Early release provides prisoners with the incentive to behave and show that they are capable of reform. We heard powerful evidence that prison staff are at increased risk of harm where hope is lost. As my hon. Friend the Member for Stockton North said, many studies show that young terrorist offenders are much more likely to reform than older offenders, yet the Bill treats a young adult who has just turned 18 the same as an older offender. Are the Secretary of State and the Minister concerned that the Bill effectively gives up on those offenders?

We need to look at the evidence, not the tabloids. We need a flexible response that is offender-based, and it must be tailored. If we really want to enable rehabilitation and reduce the harm to the public, I hope that the Minister will consider the amendment.

Chris Philp Portrait Chris Philp
- Hansard - - - Excerpts

I will speak to the amendments relating to younger offenders. There are a couple of things to be clear about first of all. For the sake of absolute clarity, offenders who are under the age of 18 are not subject to the 14-year minimum prison sentence. Only offenders over the age of 18 are subject to those provisions. The amendments relate to offenders aged between 18 and 21, so we are discussing a very specific cohort.

I agree and concur with many points that the shadow Minister and the hon. Member for Brentford and Isleworth made about rehabilitation, and about the increased opportunity for rehabilitation for younger people.

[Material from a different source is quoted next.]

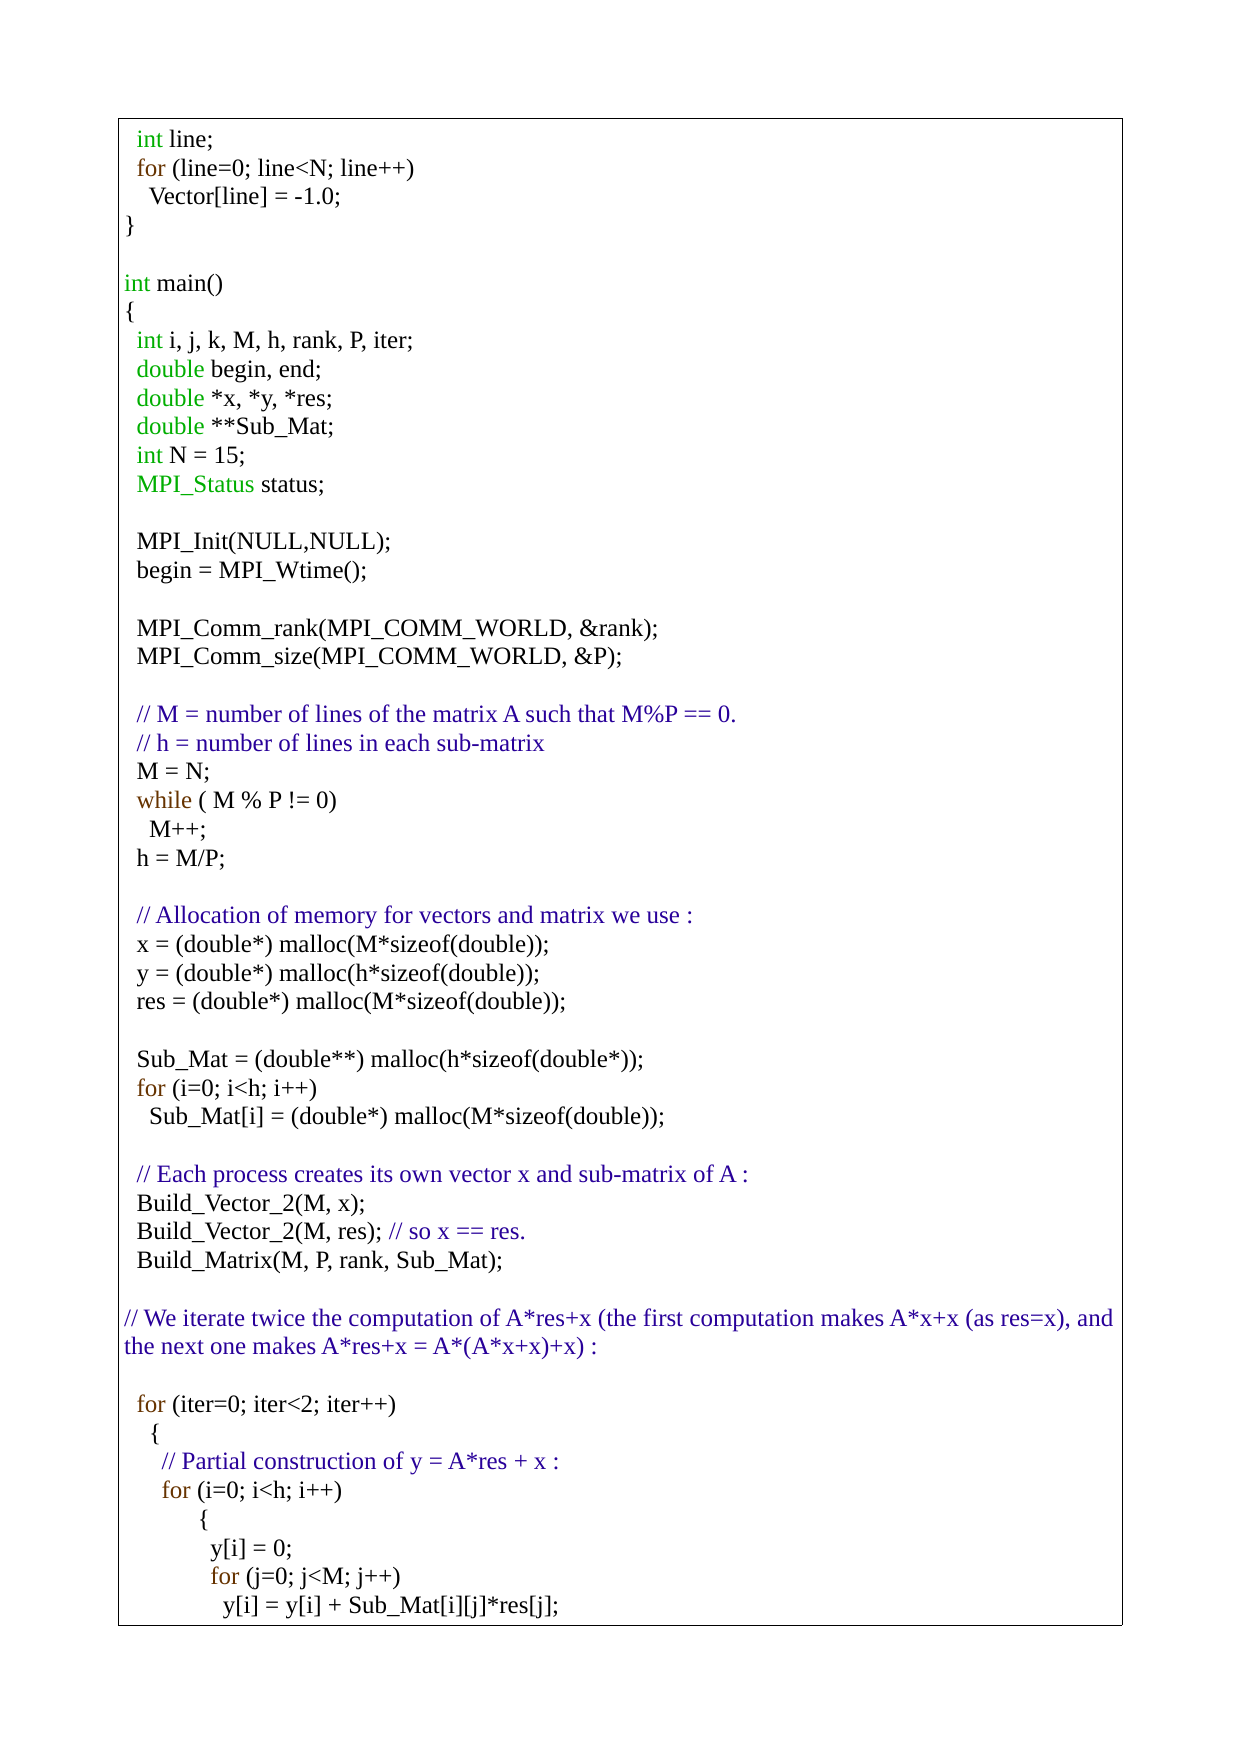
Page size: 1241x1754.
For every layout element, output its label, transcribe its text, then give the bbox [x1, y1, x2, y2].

It is of course the case that younger people are more open to change—particularly as their brains mature—than older people, and it is right that we try to work with them to achieve that. I would not dispute that as a general principle, but clause 4 as drafted applies to an extremely small subsection of those offenders aged between 18 and 21. It by no means applies to the generality of offenders, including terrorist offenders, aged 18 to 21. It applies to that narrow subsection who have committed a serious terrorist offence, as we have discussed already, but it also requires a finding by the judge, following a pre-sentence report—something the shadow Minister referred to in his amendment and in his speech—of dangerousness. What a finding of dangerousness means in law is that there is a significant risk of the offender causing serious harm by committing further serious terrorism or other specified offences.

There are already two hurdles to jump: a serious terrorist offence, followed by a finding of dangerousness based on a pre-sentence report. However, there is also a third hurdle that must be jumped before a younger offender aged 18 to 21 would fall into the scope of this clause, which is that, at the time of committing the offence. they were aware, or should have been aware, that their offence was very likely to result in or contribute to multiple deaths. That is a well-established test dating back to section 1 of the Terrorism Act 2000. We are talking about an extremely small subsection of offenders aged 18 to 21 and a very small subsection even of terrorist offenders—those who meet all three of those criteria.